Given text
-- start --
# I have a fence jumper!



## Marcia (Dec 26, 2010)

I have lined my upstairs hallway to the foster room with plastic corrugated sheeting that I bought at Home Depot. It prevents the kittens from jumping and from going through the railings and falling down the steps. There is a plastic sheeting "door" that blocks off the kittens from the rest of the upstairs at the end of the hallway. Well normally the kittens are not able to jump more than a couple feet, but one little girl, the long haired black one I named Nanna is a fence jumper! I don't know how she is getting up there, but she does and scrambles over the fence and makes her way downstairs with a "HEY, I"M HERE!" way of presenting herself! Polly is thrilled to have someone to play with but with her chronic sneezing I worry. :roll:

Of course this HAS to be one of the 2 that I am so completely in love with...:x


----------



## Greenport ferals (Oct 30, 2010)
-- end --
Dataset entries:
-- start --
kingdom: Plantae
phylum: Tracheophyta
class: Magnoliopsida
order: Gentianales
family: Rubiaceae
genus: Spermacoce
-- end --
What you will do
• 1. In the forum post about the fence-jumping kitten, where was the plastic corrugated sheeting bought?
• 2. Reproduce word for word the passage of the forum post about the fence-jumping kitten between "## Marcia (Dec" and "(Oct 30, 2010)", inclusive.

Solutions below
• 1. At Home Depot.

• 2.
## Marcia (Dec 26, 2010)

I have lined my upstairs hallway to the foster room with plastic corrugated sheeting that I bought at Home Depot. It prevents the kittens from jumping and from going through the railings and falling down the steps. There is a plastic sheeting "door" that blocks off the kittens from the rest of the upstairs at the end of the hallway. Well normally the kittens are not able to jump more than a couple feet, but one little girl, the long haired black one I named Nanna is a fence jumper! I don't know how she is getting up there, but she does and scrambles over the fence and makes her way downstairs with a "HEY, I"M HERE!" way of presenting herself! Polly is thrilled to have someone to play with but with her chronic sneezing I worry. :roll:

Of course this HAS to be one of the 2 that I am so completely in love with...:x


----------



## Greenport ferals (Oct 30, 2010)